The clock approached midnight, and there was still no sign of my roommate. Soon it was 1 AM, then 2, and I was wondering if she would ever come back. I didn’t really have cause to worry, considering that she was in the city with her parents, and normally I wouldn’t feel the need to stay awake until the wee hours of the morning for her to get back, but tonight was different. It was Life Story Night.
Yes, like good Wheaton students, my roommate, our future triple roommate, and I had scheduled a night early in the second semester to share our life stories with each other. Despite living and working together for months, we each had a whole nineteen years of background that none of the others knew much about.
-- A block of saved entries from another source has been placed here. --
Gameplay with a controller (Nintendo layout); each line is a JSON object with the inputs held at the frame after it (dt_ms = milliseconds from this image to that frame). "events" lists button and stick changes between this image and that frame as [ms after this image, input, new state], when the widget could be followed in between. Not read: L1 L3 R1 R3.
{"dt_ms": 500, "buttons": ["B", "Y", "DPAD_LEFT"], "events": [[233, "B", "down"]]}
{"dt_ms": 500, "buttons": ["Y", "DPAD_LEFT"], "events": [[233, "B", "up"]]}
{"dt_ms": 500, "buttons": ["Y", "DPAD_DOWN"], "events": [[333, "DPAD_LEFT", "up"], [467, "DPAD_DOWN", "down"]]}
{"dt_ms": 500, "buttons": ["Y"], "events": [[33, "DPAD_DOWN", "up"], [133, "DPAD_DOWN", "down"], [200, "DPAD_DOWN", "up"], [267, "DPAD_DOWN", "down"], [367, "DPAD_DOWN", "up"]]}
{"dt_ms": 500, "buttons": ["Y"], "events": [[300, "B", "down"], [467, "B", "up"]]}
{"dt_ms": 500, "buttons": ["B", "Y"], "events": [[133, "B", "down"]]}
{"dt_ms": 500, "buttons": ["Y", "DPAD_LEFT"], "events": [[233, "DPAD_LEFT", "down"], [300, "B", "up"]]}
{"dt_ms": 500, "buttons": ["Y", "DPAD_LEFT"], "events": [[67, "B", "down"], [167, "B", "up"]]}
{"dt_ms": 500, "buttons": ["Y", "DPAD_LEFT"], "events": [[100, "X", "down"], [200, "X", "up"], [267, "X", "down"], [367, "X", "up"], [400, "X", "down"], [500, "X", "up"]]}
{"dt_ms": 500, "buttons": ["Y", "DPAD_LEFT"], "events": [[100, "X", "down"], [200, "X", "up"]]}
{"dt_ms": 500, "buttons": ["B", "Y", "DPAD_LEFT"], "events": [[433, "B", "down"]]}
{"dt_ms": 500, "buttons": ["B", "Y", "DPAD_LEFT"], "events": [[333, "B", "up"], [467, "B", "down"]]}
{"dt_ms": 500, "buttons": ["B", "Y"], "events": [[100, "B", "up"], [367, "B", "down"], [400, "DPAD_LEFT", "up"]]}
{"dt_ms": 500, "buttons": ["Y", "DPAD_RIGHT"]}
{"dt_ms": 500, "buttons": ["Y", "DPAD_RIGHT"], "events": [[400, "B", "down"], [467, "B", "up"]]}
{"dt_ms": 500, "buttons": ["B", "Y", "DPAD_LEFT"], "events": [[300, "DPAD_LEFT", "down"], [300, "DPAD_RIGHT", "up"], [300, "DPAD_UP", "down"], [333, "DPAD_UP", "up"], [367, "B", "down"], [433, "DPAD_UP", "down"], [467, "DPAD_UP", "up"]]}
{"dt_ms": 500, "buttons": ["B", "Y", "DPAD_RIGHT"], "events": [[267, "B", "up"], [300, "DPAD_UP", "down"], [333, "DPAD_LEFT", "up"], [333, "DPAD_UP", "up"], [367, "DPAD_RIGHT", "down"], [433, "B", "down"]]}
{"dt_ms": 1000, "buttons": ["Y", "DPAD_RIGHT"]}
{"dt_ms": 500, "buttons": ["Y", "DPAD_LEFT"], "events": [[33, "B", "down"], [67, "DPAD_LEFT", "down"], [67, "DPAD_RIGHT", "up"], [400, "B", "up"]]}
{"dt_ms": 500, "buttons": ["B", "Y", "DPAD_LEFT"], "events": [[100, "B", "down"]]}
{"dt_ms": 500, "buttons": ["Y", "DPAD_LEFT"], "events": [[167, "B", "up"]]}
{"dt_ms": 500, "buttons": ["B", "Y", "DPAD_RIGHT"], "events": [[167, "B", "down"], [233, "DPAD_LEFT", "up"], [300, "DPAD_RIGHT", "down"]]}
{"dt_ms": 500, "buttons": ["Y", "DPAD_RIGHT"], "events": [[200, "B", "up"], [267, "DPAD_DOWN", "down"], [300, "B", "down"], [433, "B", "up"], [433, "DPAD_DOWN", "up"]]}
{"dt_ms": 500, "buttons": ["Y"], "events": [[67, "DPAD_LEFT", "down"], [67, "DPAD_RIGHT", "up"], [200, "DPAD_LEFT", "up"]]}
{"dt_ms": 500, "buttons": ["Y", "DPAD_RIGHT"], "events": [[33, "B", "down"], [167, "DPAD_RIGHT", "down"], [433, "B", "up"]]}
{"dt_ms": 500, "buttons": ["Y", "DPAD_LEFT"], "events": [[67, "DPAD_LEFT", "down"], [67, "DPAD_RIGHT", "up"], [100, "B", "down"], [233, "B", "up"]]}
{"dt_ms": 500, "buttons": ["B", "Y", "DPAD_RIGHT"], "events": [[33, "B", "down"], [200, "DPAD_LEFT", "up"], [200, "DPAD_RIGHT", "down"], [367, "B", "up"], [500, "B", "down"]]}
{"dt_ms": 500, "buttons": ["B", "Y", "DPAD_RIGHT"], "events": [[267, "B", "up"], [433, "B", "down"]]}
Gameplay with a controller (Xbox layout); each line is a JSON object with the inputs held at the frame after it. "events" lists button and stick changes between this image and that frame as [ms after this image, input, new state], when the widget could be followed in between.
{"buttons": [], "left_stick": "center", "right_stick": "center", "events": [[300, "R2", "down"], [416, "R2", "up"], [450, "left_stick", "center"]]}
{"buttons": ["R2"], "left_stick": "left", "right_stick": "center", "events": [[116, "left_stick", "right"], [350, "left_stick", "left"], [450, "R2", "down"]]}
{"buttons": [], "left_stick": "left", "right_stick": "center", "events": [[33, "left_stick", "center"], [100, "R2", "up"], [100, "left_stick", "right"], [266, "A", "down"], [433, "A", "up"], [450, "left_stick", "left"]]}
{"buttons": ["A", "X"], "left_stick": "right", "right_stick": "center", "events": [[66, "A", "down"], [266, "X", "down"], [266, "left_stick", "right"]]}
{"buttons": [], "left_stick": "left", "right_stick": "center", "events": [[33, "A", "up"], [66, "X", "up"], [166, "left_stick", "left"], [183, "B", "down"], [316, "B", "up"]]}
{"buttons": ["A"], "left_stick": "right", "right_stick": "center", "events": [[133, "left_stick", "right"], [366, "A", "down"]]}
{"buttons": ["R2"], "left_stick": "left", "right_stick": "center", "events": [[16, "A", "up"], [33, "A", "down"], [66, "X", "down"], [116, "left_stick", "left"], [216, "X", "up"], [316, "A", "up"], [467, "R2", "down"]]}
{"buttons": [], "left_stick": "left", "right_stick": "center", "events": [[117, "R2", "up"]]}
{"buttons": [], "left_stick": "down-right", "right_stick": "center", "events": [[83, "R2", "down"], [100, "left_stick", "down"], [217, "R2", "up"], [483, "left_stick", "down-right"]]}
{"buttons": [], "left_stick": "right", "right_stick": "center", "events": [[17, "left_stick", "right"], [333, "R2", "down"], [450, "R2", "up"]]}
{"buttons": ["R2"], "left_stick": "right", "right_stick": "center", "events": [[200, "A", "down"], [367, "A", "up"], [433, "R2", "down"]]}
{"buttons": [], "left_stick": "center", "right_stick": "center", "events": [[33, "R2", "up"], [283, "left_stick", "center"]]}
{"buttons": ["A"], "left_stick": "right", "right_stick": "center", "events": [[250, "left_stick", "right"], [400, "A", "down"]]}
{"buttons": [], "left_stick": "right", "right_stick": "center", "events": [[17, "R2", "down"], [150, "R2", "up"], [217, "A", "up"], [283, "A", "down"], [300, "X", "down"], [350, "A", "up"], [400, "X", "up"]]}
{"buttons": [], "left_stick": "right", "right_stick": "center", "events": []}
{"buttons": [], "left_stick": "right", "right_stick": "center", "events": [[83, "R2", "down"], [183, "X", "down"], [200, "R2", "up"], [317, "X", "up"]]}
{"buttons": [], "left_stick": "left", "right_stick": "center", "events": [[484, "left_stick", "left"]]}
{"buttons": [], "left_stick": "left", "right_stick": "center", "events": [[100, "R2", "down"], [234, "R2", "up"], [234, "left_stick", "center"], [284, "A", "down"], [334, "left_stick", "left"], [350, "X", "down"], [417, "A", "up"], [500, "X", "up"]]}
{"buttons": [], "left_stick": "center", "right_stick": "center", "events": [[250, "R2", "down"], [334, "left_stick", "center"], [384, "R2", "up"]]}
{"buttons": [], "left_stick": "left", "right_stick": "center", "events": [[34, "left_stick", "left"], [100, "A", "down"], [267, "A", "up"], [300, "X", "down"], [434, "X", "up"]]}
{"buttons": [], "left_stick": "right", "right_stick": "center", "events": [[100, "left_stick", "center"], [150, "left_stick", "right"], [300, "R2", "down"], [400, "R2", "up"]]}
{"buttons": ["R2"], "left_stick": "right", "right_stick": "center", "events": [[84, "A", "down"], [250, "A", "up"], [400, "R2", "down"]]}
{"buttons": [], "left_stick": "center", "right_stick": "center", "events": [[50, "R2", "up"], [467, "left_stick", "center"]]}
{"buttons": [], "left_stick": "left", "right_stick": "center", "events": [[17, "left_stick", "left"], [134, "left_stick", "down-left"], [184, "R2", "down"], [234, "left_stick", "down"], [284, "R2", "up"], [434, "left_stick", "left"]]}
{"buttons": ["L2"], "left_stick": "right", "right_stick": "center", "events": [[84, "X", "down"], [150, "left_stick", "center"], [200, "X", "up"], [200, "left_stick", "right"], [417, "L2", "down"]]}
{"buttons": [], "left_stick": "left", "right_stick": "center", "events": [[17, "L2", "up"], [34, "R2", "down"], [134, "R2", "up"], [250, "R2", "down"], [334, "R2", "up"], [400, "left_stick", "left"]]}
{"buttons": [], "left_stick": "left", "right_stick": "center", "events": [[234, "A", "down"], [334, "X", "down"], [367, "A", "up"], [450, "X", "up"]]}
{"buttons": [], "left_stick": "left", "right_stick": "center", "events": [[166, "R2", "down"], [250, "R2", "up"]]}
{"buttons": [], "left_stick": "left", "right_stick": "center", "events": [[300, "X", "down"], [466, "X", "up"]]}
So it was settled- on a Saturday night in March we committed to sacrifice sleep and sanity and recount the good, the bad, and the ugly of our pasts. When my roommate rolled in around 2:15, I decided to get the show on the road by volunteering to share first. I didn’t quite know what to expect, but as we sat in a circle on the dorm room floor, stories about my childhood, sickness and loss in my family, my awkward middle school years, the joys and disappointments of my athletic career, my year so far at Wheaton, my passions and dreams for the future, and my spiritual life poured out of me.
By the time I finally brought the story up to date, I was shocked to look down at my phone and realize that an hour had passed since I started. I shared things that I rarely, if ever, had shared before, and experienced the beauty of unadulterated listening. My other two friends told the stories of their lives in similar fashion, and were likewise punctuated with a range of emotions from tears to laughter.
At five in the morning, it was finished. While some people in the dorm were waking up for early church, we shut our blinds to the sunrise and went to bed. To the average onlooker, nothing different would meet the eye except for maybe drooping eyelids and smudged mascara. On the outside, there was no change. But I see this as the turning point of my freshman year for three reasons:
I had been vulnerable in ways that I never had before. For the first time, I was brutally honest with myself and my friends and didn’t try to hide the parts of my life that I was ashamed of.
I knew my friends on a deeper level. We had always had fun together, but now I was able to see how their pasts, their upbringings, and their struggles shaped their beautiful and different personalities.
I had found friends for life. I knew that the people I now studied with, ate with, watched movies with, and lived with would one day be the people I told my kids about, the ones who would celebrate my life’s joys and mourn its losses, and the ones who would look back on that one late night our freshman year when we had stayed up past reason and smile. These girls have become my encouragers, my prayer warriors, and my best friends. That night, listening to the birds chirp their morning song when I finally crawled into bed, I smiled because I knew that I had just pulled an all-nighter I would never forget.